BAG-1 expression and function in human cancer

Abstract

BAG-1 is a multifunctional protein that interacts with a wide range of target molecules to regulate apoptosis, proliferation, transcription, metastasis and motility. Interaction with chaperone molecules may mediate many of the effects of BAG-1. The pathways regulated by BAG-1 play key roles in the development and progression of cancer and determining response to therapy, and there has been considerable interest in determining the clinical significance of BAG-1 expression in malignant cells.

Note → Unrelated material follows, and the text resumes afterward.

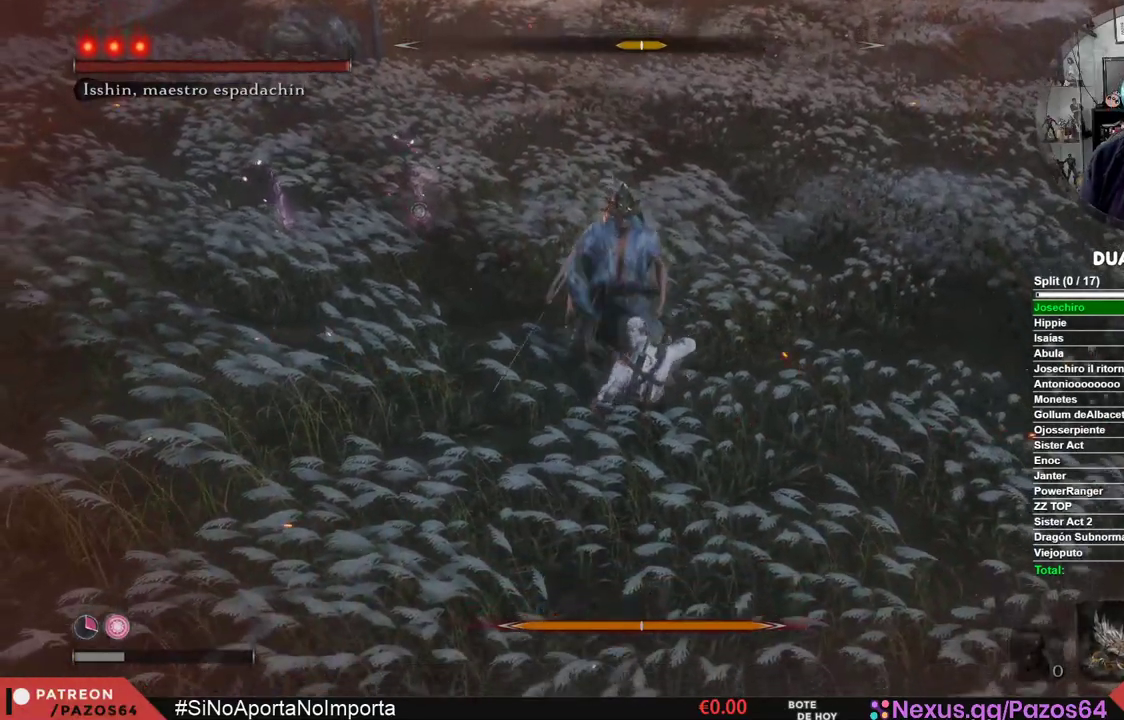
{"buttons": ["R1"], "left_stick": "center", "right_stick": "center", "events": [[67, "R1", "down"], [133, "R1", "up"], [233, "R1", "down"], [333, "R1", "up"], [433, "R1", "down"]]}
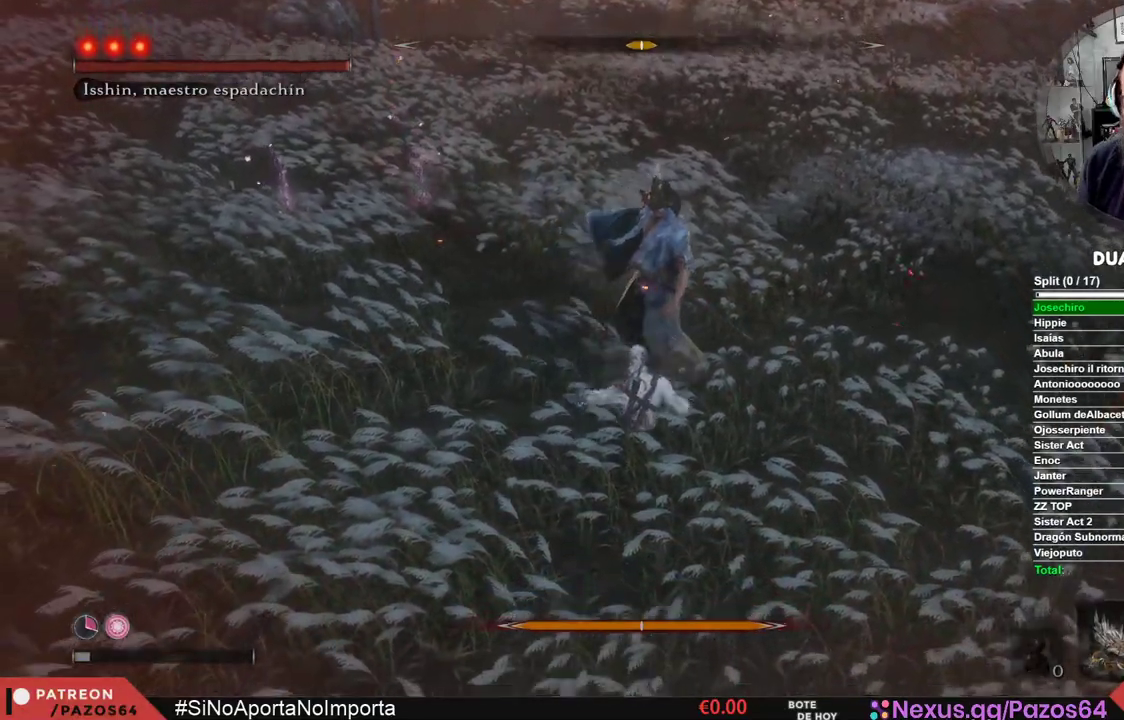
{"buttons": ["R1"], "left_stick": "center", "right_stick": "center", "events": [[33, "R1", "up"], [117, "R1", "down"], [217, "R1", "up"], [317, "R1", "down"], [417, "R1", "up"], [500, "R1", "down"]]}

There is an emerging picture that BAG-1 expression is frequently altered in a range of human cancers relative to normal cells and a recent report suggests the exciting possibility that BAG-1 expression may have clinical utility as a prognostic marker in early breast cancer. However, other studies of BAG-1 expression in breast cancer and other cancer types have yielded differing results. It is important to view these findings in the context of current knowledge of BAG-1 expression and function. This review summarises recent progress in understanding the clinical significance of BAG-1 expression in cancer in light of our understanding of BAG-1 function.

Figure 1

Schematic diagram of the human BAG-1 isoforms. The BAG-1 mRNA and the position of the alternate translation initiation sites that give rise to the three human BAG-1 isoforms is shown at the top. The domain structure of the BAG-1 isoforms is shown underneath (NLS, nuclear localization sequence; ULD, ubiquitin-like domain).

Figure 2

BAG-1 binding partners and functions. BAG-1 interaction partners are indicated. Some of these interactions are direct, whereas others are probably mediated via binding to chaperone molecules, e.g., NHR. Interactions of BAG-1 with chaperones, E3 ligases and the proteasome suggest a key role in regulating the ubiquitin/proteasomal degradation system. Biological activities ascribed to BAG-1 are indicated below along with some potential molecular targets that might contribute to these effects. However, it is important to note that definitive evidence linking specific BAG-1 target molecules to biological responses is often lacking.